*** Opening Material provided ***

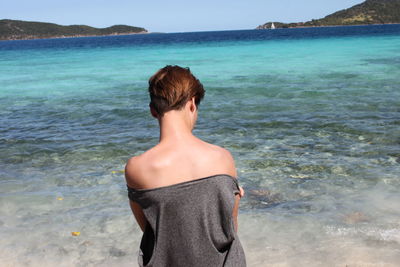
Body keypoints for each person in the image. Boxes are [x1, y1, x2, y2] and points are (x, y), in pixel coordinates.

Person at [125, 65, 246, 267]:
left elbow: (152, 231)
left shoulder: (137, 168)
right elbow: (230, 227)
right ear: (192, 104)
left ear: (153, 111)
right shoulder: (222, 158)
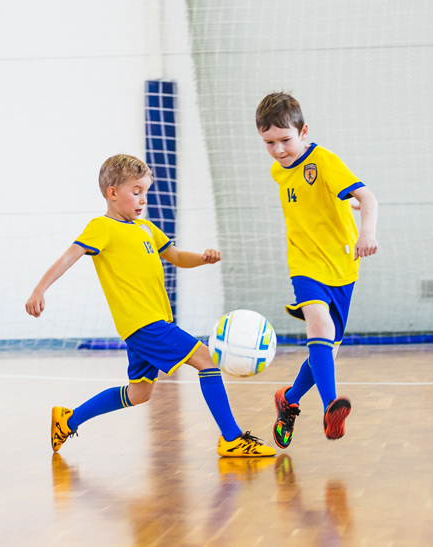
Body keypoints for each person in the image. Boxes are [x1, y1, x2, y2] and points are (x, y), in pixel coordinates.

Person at [25, 154, 275, 458]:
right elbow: (69, 257)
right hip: (144, 324)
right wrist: (39, 289)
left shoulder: (146, 228)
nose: (143, 199)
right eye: (136, 191)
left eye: (146, 191)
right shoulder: (101, 227)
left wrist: (202, 258)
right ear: (112, 192)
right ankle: (232, 438)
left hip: (152, 323)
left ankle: (68, 420)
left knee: (138, 393)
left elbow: (177, 256)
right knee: (206, 360)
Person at [254, 92, 379, 448]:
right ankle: (330, 408)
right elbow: (309, 203)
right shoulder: (279, 170)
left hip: (342, 265)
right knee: (320, 326)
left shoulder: (323, 160)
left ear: (304, 131)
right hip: (304, 264)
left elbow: (368, 197)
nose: (278, 150)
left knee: (325, 351)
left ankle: (289, 400)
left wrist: (366, 232)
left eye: (285, 140)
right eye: (269, 143)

*** Closing Material provided ***

> Required work:
Please print exactly the lines from the one holding "left elbow: (152, 231)" through the final line of the data above, including both, and skip all pictures.

> Exercise answer:
left elbow: (152, 231)
left shoulder: (137, 168)
right elbow: (230, 227)
right ear: (192, 104)
left ear: (153, 111)
right shoulder: (222, 158)
Body keypoints for each person in the image. Boxes are [x1, y1, x2, y2] and points are (x, y), in pixel coordinates.

Person at [25, 154, 275, 458]:
right elbow: (69, 257)
right hip: (144, 324)
right wrist: (39, 289)
left shoulder: (146, 228)
nose: (143, 199)
right eye: (136, 191)
left eye: (146, 191)
right shoulder: (101, 227)
left wrist: (202, 258)
right ear: (112, 192)
right ankle: (232, 438)
left hip: (152, 323)
left ankle: (68, 420)
left knee: (138, 393)
left elbow: (177, 256)
right knee: (206, 360)
Person at [254, 92, 379, 448]:
right ankle: (330, 408)
right elbow: (309, 203)
right shoulder: (279, 170)
left hip: (342, 265)
right knee: (320, 326)
left shoulder: (323, 160)
left ear: (304, 131)
right hip: (304, 264)
left elbow: (368, 197)
nose: (278, 150)
left knee: (325, 351)
left ankle: (289, 400)
left wrist: (366, 232)
left eye: (285, 140)
right eye: (269, 143)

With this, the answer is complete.